◆ TASKS TO CARRY OUT ◆
- A) From the passage on a constitutional convention, copy word for word the part that begins at the words "Like, if 17" and ends after "of the above?".
- B) According to the passage on a constitutional convention, which office promises to count the states that have called for a convention?

◆ DOCUMENT TEXT ◆
****************************************
Like, if 17 states call for a convention to write an amendment banning gasoline, and 17 call for a convention to write an amendment requiring sex with goats, do you hold a convention? and which one does it write? All of the above?
By one standard — if you count all the states that have called for a convention, assume they don't need to have called for the same kind of convention, and can't change their mind — then 49 of the 50 have done so, and there is an active request right now that Congress "shall" obey. Oddly, Congress does not have any sort of a count, though the Office of the House Clerk promises to do one real soon. There is nothing to worry about, though; Congress is also required by law to write a federal budget, and your grandfather can tell you what that was like.
There are further questions about how a convention would work:
- Will it be one vote per state, like the U.S. Senate?
- Or will the vote be by population, like the House of Representatives?
- If so, will we be able to count our slaves as 1 person, or will we have to do the three-fifths thing again? (Never mind, the nation resolved that in the noisiest possible way.)
- Given that Congress regulates wages, carbon dioxide, and swear words on the radio, will it really keep its paws off the convention?
- Will we be able to get hamburgers and milkshakes served by car-hops on roller skates?
****************************************
◆ SUPPLIED MATERIAL ◆
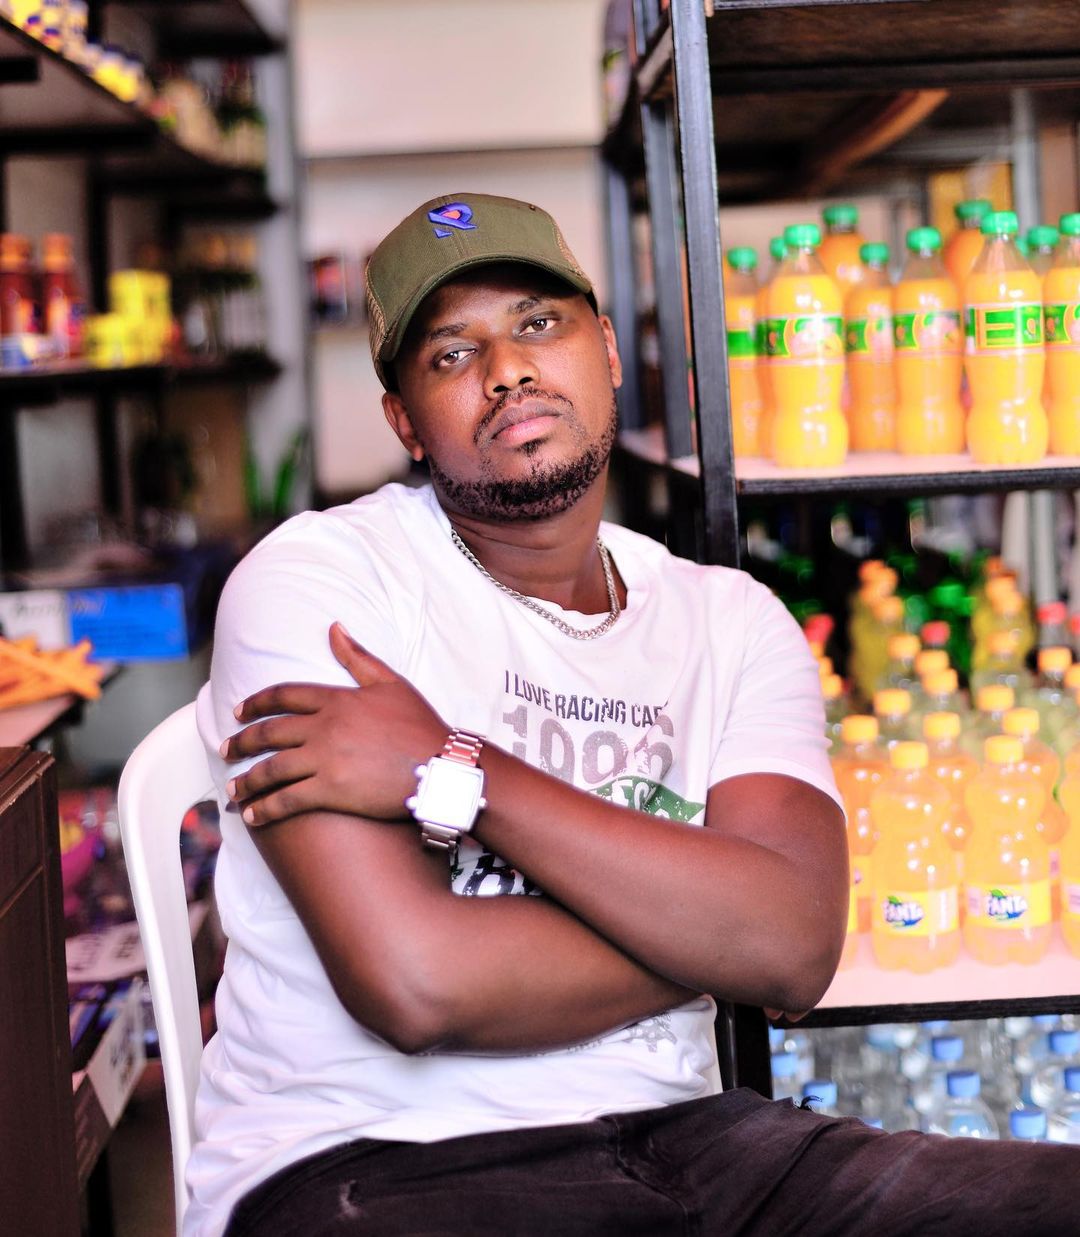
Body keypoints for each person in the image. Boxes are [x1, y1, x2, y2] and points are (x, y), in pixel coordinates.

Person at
****************************************
◆ SOLUTIONS IN ORDER ◆
- A)
Like, if 17 states call for a convention to write an amendment banning gasoline, and 17 call for a convention to write an amendment requiring sex with goats, do you hold a convention? and which one does it write? All of the above?

- B) The Office of the House Clerk.